Free-Market Analysis: So the wheel keeps on turning, even after it has delinked from the axle. Monopoly-fiat central banking is not so arcane as it used to be: It's price fixing and it doesn't work.
Mervyn King can "draw all the lessons" he wants from the unrolling crisis but it really doesn't make any difference. When a handful of good, gray men fix the price of money, economies over time are bound to go wrong.
What is interesting now, however, is this biggest-of-all elite dominant social theme is maintained and perpetuated. It is a fear-based promotion, that only the top minds can properly guide us. But it is one – even in this Internet era – that the elites are determined to insist upon.
It's obvious by now. This is part of the article's formula (excerpted above) that the shadow play is distinctly less convincing these days even though it is presented (in its threadbare state) much as it used to be when it was a good deal more grand. Here's something else from the article:
We got a mea culpa of sorts. But mainly we got self-justification from a leader of an organisation that was as culpable as any for the regulatory and policy failings that led to the crash but which has miraculously found itself about to acquire unprecedented regulatory powers over banking, financial services generally and the economy more broadly. This without any independent investigation and report into what went wrong within the Bank of England previously.

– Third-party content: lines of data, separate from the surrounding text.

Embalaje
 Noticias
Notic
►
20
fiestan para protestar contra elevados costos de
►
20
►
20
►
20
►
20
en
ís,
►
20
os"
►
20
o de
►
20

And things did go wrong. Sir Mervyn on Wednesday night chose to belittle what power and influence the Bank had to stop the credit boom (even going as far as to say there was no boom that led to the bust). However, as he was forced to admit, the Bank could have played a significant role in averting disaster if it had used its influence and powers of intervention. But it failed to do so.
He claims the Bank identified the problems yet it did not shout loud enough or try hard enough to persuade fellow regulators, politicians and the markets that excessive risks were building up. It failed in the service it owed to the community.

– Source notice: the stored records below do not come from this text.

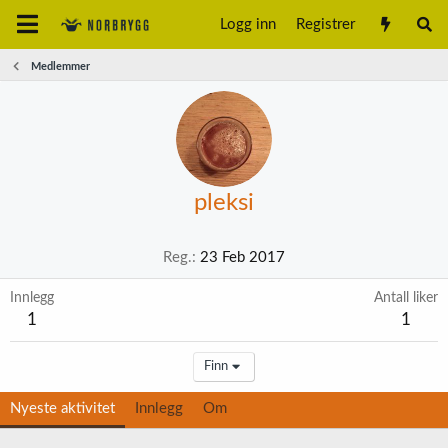
Logg inn
Registrer
Medlemmer
pleksi
Reg.
23 Feb 2017
Innlegg
Antall liker
1
1
Finn
Nyeste aktivitet
Innlegg
Om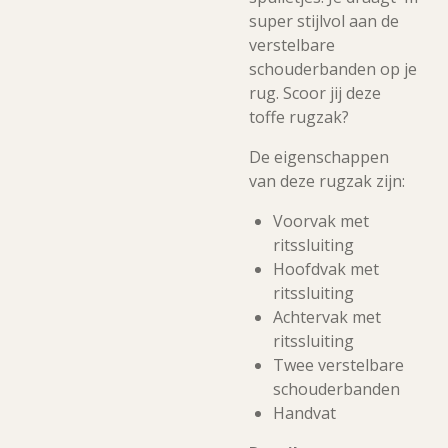
super stijlvol aan de
verstelbare
schouderbanden op je
rug. Scoor jij deze
toffe rugzak?
De eigenschappen
van deze rugzak zijn:
Voorvak met
ritssluiting
Hoofdvak met
ritssluiting
Achtervak met
ritssluiting
Twee verstelbare
schouderbanden
Handvat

Sir Mervyn is also wrong to imply the Bank had no policy tools to intervene effectively. There was a boom before the bust – a credit boom, as we all know. It could have been curbed with higher interest rates. The risk of slowing growth, or even a mild recession, would have been preferable to the disaster that befell us.

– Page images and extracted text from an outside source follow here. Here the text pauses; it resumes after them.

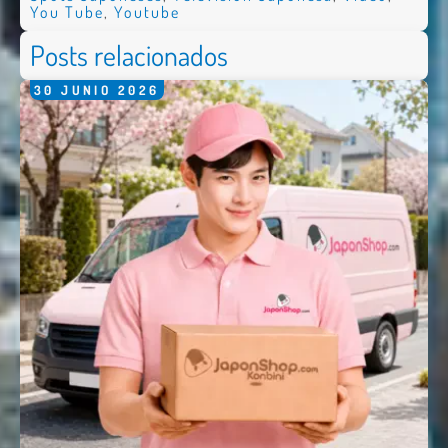
You Tube
,
Youtube
Posts relacionados
30
JUNIO
2026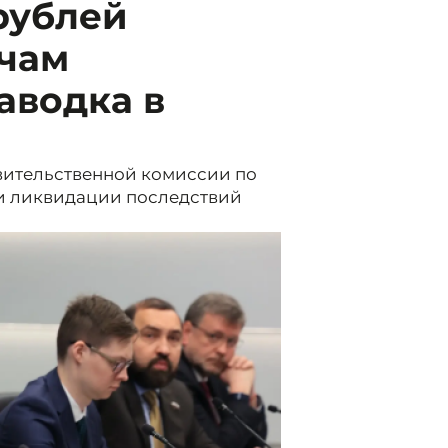
рублей
ячам
аводка в
вительственной комиссии по
и ликвидации последствий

Raising rates would have sent a very obvious signal and would have removed the punch bowl from an already rowdy party. Sir Mervyn is keen on the punch bowl cliche to describe how the Bank will act in future, but he's failed here before.
This is beyond banal now, to use the "punch bowl" analogy once more. That was a somewhat fresh metaphor 50 years ago, but now with tens of millions out of work, angry, hungry, despairing, the trite mouthing of these premasticated memes is truly obscene.
More than obscene, it is contemptuous. We've written over and over that at some point what was hidden becomes clear, what was mysterious becomes obvious. Monopoly fiat central banking is obvious now. It stands revealed – in its pathetic nakedness – as the con that it is.
King and the others can dress up in fine gowns and mouth clichés but this will not do much, in our view, to ameliorate the bottom-line lack of confidence about the system itself. Even those of the greater masses who do not clearly understand the elite's full financial idiocy are well aware by now that something has gone wrong.
The elites behind the rolling disaster of modern Western economies are faced with a delicate balancing act. They wish to move toward global governance while dragging along the current monopoly money facility.
Conclusion: The question occurs to us again and again: How will this trick be managed in the Internet era where so many are watching and fewer are fooled?